Takeaways for Optionees

For Optionees holding stock options of a start-up as employees, consultants etc., here are some important items to pay attention to:

  1. An Optionee is not automatically a shareholder – If a person is granted a stock option, such person is not a shareholder of the Issuer as a result of the stock option grant unless they already hold shares of the Issuer. Until the stock options vest and the Optionee exercises them, the Optionee has no shareholder rights such as the right to attend meetings or to receive dividends or distributions.
  1. Exercise is voluntary – The purpose of a stock option grant is to put the Optionee in an advantageous position to potentially purchase the underlying common shares at a discounted price during the term of the stock option. Optionees ought to be aware that exercising the stock options should be voluntary and at their discretion.
  1. Monitoring the vesting schedule and expiry date – Stock options are usually granted for a term hence Optionees should keep track of:
  1. the vesting date of their stock options, being the date the stock options become exercisable;
  2. the vesting schedule; and
  3. the expiry date of the stock options, so they can take advantage of the potential benefits of the option grant when necessary.

As an example, if an Optionee is granted an option to buy 10 shares of Company A at $1.00 per share and the vesting date is one year from the date of the grant, while the expiry date is two years from the date of the grant, the Optionee may choose to exercise some or all of the options if at any time between the vesting date and the expiry date, the share price of Company A's shares has increased above $1.00 per share. In this situation, the Optionee would only be paying $1.00 per share pursuant to the terms of the option grant. However, if the Optionee does not keep track of the vesting and expiry dates or fails to monitor the growth of the company, they may miss out on great opportunities.

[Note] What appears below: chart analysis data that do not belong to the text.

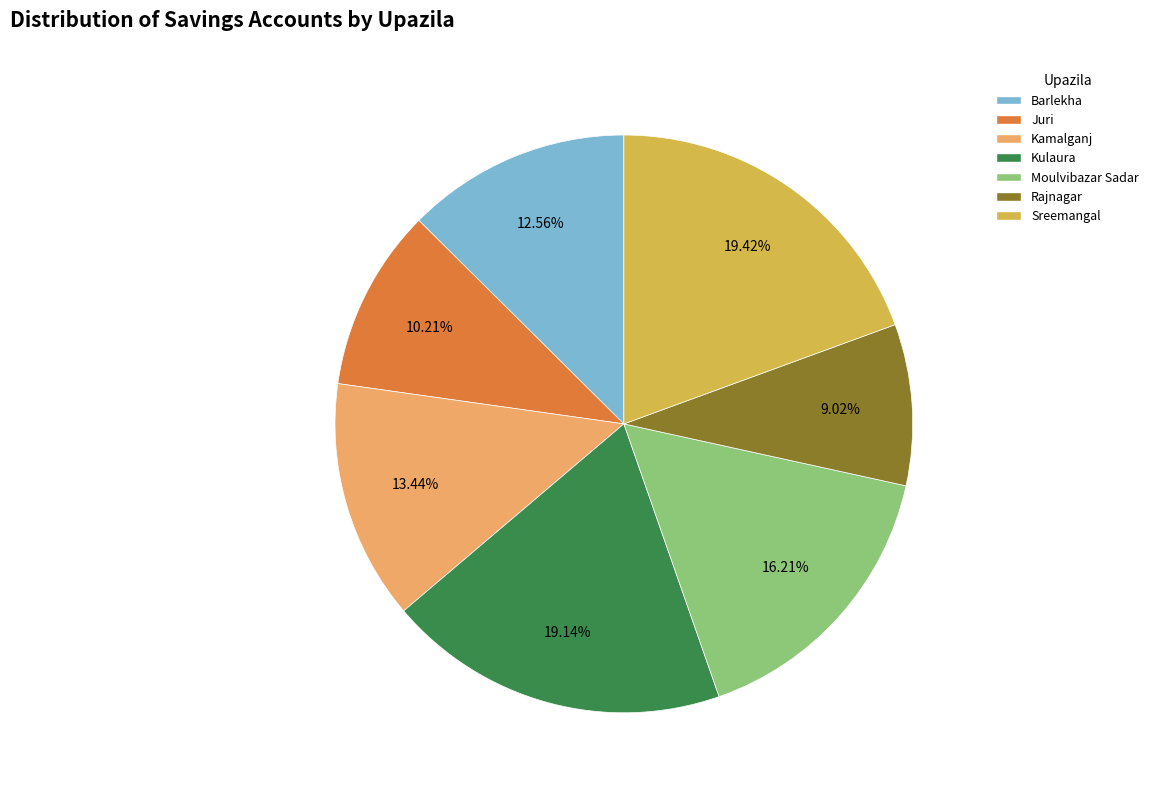

Is there any slice that represents more than half of the pie?

No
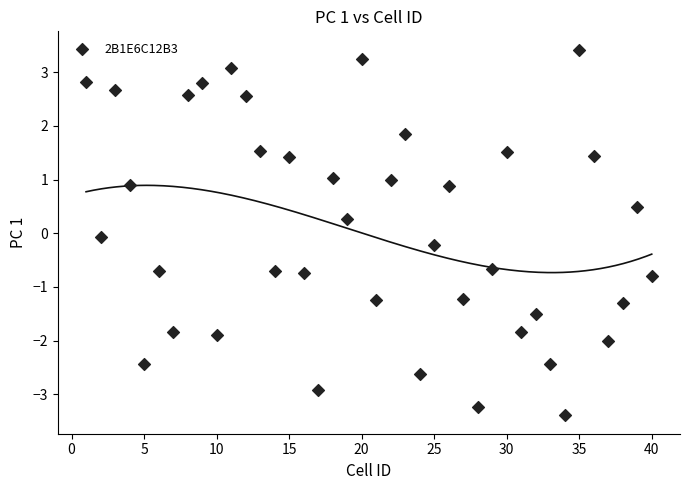

What is the range of Y values (max minus min)?

6.8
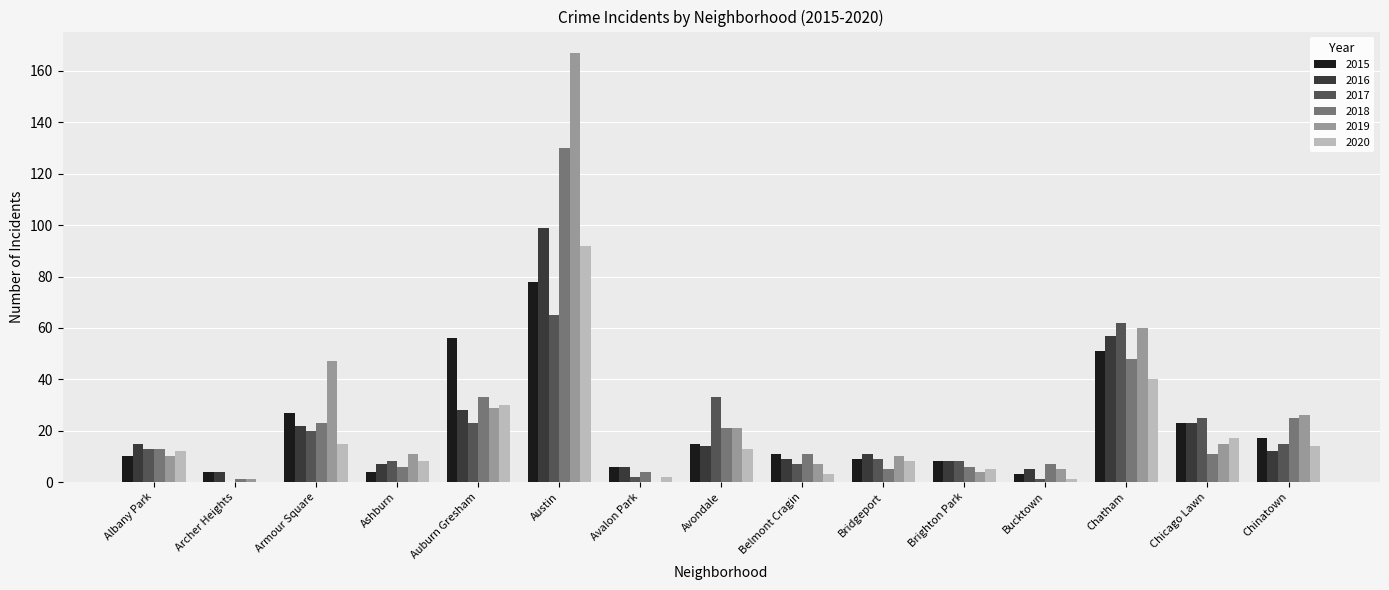

Reading right to left, transcribe all the data shown in this chart.

2015: 17	23	51	3	8	9	11	15	6	78	56	4	27	4	10
2016: 12	23	57	5	8	11	9	14	6	99	28	7	22	4	15
2017: 15	25	62	1	8	9	7	33	2	65	23	8	20	0	13
2018: 25	11	48	7	6	5	11	21	4	130	33	6	23	1	13
2019: 26	15	60	5	4	10	7	21	0	167	29	11	47	1	10
2020: 14	17	40	1	5	8	3	13	2	92	30	8	15	0	12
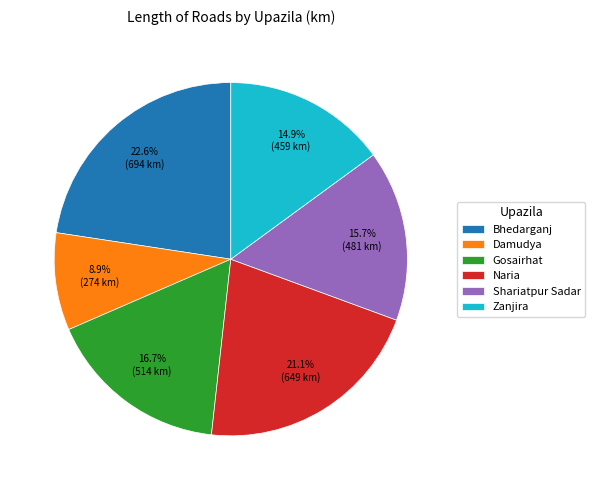

How many segments does this pie chart have?

6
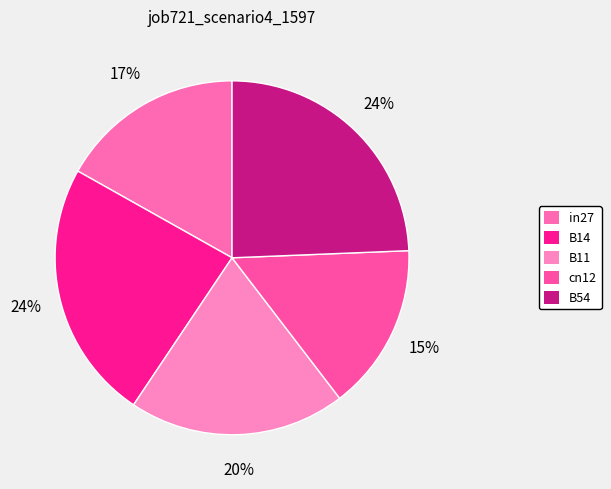

How many segments does this pie chart have?

5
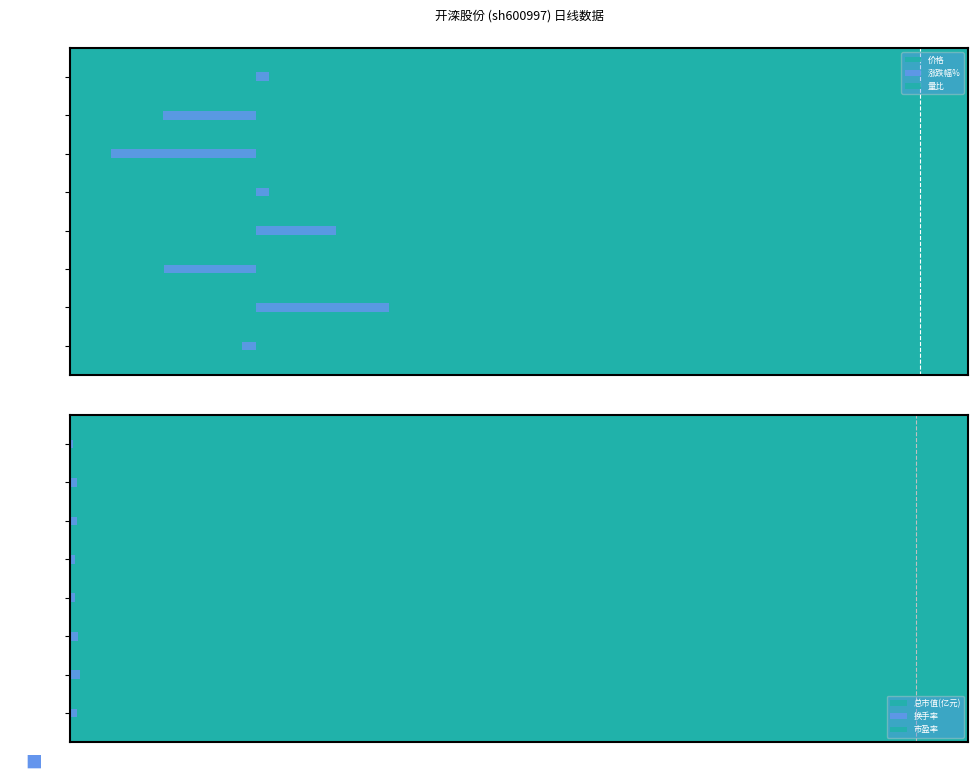

List the labels in order of 换手率 value, largest first.

2022-11-11, 2022-11-14, 2022-11-10, 2022-11-17, 2022-11-18, 2022-11-16, 2022-11-15, 2022-11-21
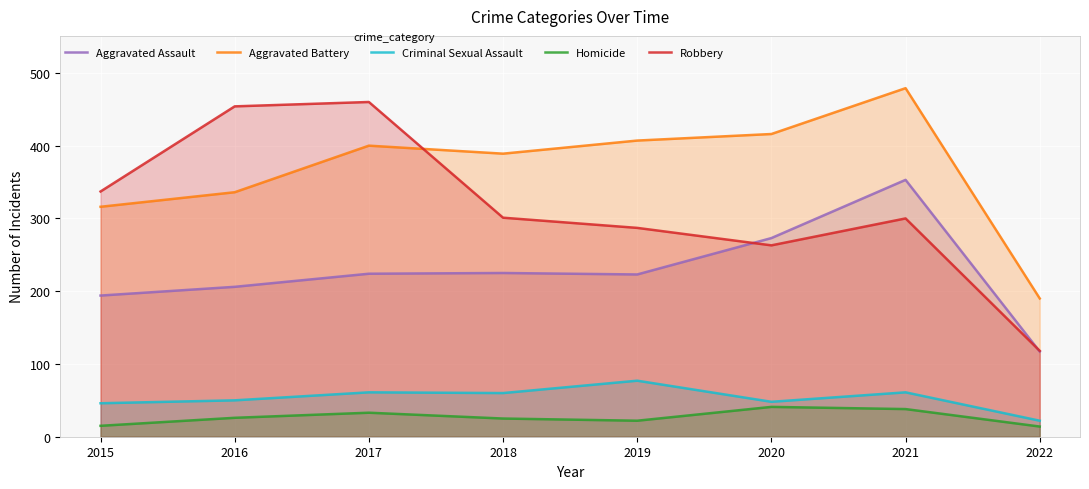

What is the maximum value shown in the chart?

479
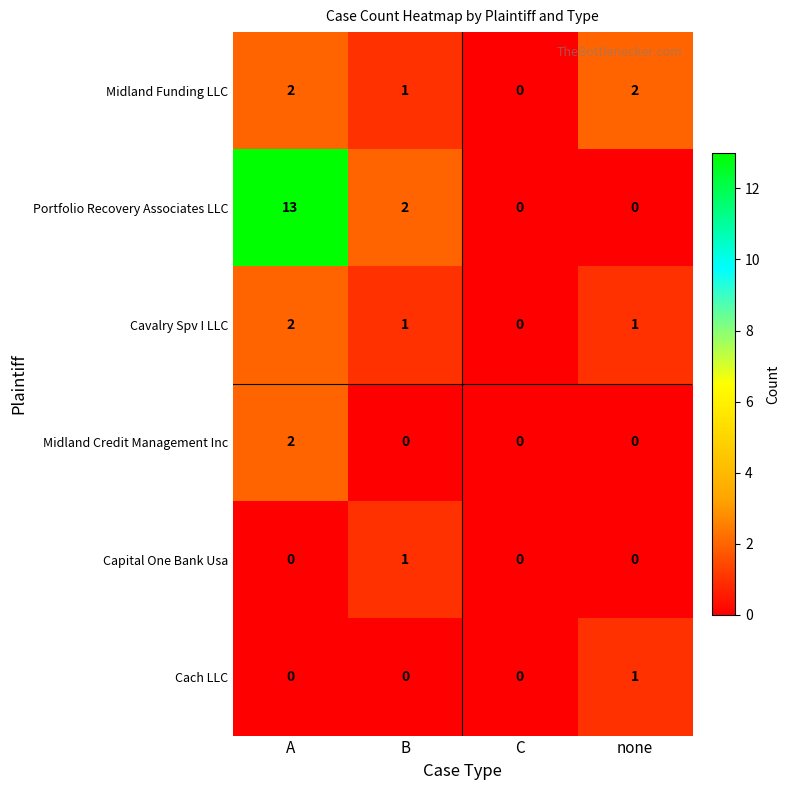

Reading right to left, transcribe all the data shown in this chart.

Midland Funding LLC: none=2	C=0	B=1	A=2
Portfolio Recovery Associates LLC: none=0	C=0	B=2	A=13
Cavalry Spv I LLC: none=1	C=0	B=1	A=2
Midland Credit Management Inc: none=0	C=0	B=0	A=2
Capital One Bank Usa: none=0	C=0	B=1	A=0
Cach LLC: none=1	C=0	B=0	A=0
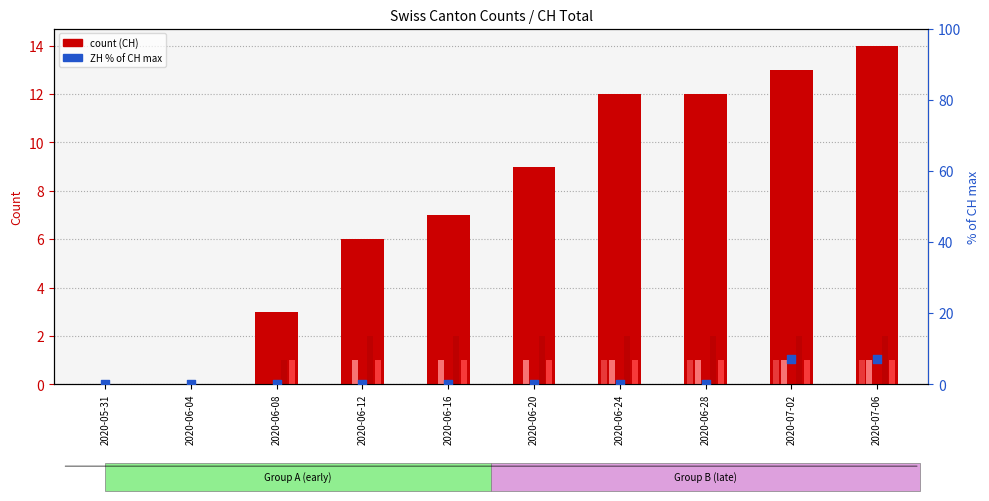

What is the total value across all series at 2020-06-12?

10.0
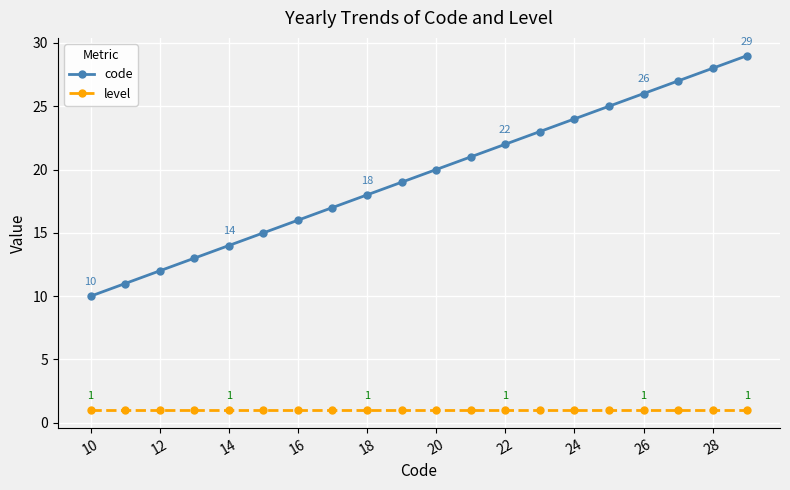

Which series has the largest total across all categories?

code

  1. Change of control of the company, resignation, or employment termination – One major term of an option grant that may be easily overlooked by an employee holding stock options in a start-up company is how such stock options will be dealt with if the employee chooses to resign or if their employment is terminated. Some Issuers may indicate in the stock option terms that the stock options expire upon termination for just cause and/or must be exercised within a period from the date of resignation. Also, in the event of a change of control of the Issuer, the Issuer may have indicated in the stock option terms that the stock options will become exercisable immediately or that the acquirer will substitute the existing stock options with its own stock options on similar terms, etc. It is strongly recommended that the applicable sections in the employment contracts, USA, option plan or any other relevant documents are understood to avoid surprises and/or to allow the Optionee to prepare appropriately in the event of such occurrences.
  1. Tax liability – Participation in an option plan may subject the Optionee to certain tax liabilities. Optionees need to seek tax advice on the tax implications of exercising stock options and/or disposing of the underlying security.


Option grants have the potential of being mutually beneficial to the parties involved in that it is a great mechanism for start-ups to incentivize employees or free up cash by using stock options as part of the company's compensation package, while the Optionee is given the chance to share in the company's potential growth by paying a discounted price for the company's common shares upon exercise of the stock option. That said having a good structure for administering stock options and understanding the intricacies of issuing and holding stock options are important for the parties involved to maximize the benefits therein.

The content of this article is intended to provide a general guide to the subject matter. Specialist advice should be sought about your specific circumstances.